**PROMPT**
The line containing "Ethiopia: Current" and every line after it, through the last one below: output exactly these and nothing else.

[Page images and extracted text]
Segment Open

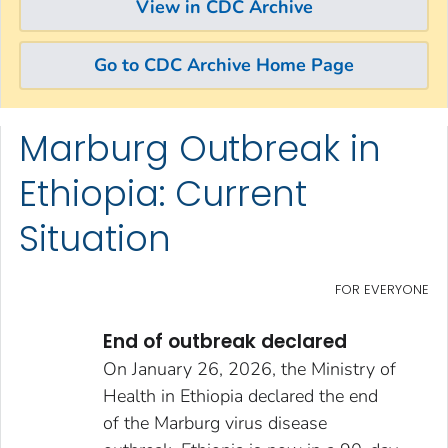
View in CDC Archive
Go to CDC Archive Home Page
Marburg Outbreak in
Skip directly to site content
Skip directly to search
Ethiopia: Current
Situation
FOR EVERYONE
End of outbreak declared
On January 26, 2026, the Ministry of
Health in Ethiopia declared the end
of the Marburg virus disease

Segment Closed

**ANSWER BELOW**
Ethiopia: Current
Situation
FOR EVERYONE
End of outbreak declared
On January 26, 2026, the Ministry of
Health in Ethiopia declared the end
of the Marburg virus disease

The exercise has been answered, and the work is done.